Copy each line of the data below in which the word "ногой" can be found.

----- TASK INPUT -----

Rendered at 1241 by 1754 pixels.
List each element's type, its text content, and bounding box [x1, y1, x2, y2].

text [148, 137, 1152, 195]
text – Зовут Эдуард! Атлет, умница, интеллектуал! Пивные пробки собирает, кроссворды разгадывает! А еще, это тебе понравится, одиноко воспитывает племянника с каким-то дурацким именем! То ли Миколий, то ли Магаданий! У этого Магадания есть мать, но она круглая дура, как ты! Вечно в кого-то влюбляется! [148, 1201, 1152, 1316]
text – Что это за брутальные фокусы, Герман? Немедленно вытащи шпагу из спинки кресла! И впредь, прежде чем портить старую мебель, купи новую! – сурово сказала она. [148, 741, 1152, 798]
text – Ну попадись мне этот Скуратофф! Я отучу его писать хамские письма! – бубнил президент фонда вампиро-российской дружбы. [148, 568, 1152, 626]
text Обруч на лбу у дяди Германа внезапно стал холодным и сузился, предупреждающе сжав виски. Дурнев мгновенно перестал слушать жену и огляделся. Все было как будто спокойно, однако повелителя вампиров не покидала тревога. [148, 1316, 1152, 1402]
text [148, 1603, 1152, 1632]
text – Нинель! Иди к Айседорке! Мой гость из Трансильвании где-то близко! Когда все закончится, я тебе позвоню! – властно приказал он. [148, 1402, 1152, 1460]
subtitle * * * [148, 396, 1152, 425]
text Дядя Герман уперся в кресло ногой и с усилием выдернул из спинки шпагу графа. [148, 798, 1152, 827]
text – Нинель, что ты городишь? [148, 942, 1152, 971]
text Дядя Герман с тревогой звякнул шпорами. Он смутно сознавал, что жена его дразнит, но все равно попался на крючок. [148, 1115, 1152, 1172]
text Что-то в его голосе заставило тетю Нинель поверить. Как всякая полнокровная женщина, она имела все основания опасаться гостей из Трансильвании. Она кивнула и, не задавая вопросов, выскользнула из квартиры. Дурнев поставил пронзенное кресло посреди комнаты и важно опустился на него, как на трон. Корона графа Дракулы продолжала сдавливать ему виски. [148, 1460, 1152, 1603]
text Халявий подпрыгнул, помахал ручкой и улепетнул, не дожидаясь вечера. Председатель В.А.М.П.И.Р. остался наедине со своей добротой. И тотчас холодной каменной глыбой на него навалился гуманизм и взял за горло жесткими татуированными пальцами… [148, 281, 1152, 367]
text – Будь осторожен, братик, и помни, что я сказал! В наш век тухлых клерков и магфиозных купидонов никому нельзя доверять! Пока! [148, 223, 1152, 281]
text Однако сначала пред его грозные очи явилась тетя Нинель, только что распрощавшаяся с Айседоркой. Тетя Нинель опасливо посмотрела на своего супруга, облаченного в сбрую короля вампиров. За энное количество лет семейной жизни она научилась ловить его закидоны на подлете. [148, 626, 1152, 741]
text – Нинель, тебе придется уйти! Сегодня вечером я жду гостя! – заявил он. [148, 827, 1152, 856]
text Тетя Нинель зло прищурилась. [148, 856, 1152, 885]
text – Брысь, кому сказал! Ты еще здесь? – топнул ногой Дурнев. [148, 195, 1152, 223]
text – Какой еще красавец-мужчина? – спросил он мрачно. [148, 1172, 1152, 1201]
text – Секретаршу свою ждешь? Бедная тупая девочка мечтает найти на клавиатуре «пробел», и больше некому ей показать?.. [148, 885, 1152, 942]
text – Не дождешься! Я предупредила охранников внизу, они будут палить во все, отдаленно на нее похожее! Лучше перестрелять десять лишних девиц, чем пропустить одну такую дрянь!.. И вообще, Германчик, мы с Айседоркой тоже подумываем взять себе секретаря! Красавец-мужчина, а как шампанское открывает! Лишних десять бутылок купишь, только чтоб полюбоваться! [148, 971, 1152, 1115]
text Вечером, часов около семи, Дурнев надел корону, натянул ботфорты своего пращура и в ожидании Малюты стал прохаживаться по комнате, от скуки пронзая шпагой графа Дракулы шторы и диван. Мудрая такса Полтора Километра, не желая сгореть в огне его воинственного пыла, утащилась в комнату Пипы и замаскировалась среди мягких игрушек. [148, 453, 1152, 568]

-----

EXERCISE OUTPUT
text Дядя Герман уперся в кресло ногой и с усилием выдернул из спинки шпагу графа. [148, 798, 1152, 827]
text – Брысь, кому сказал! Ты еще здесь? – топнул ногой Дурнев. [148, 195, 1152, 223]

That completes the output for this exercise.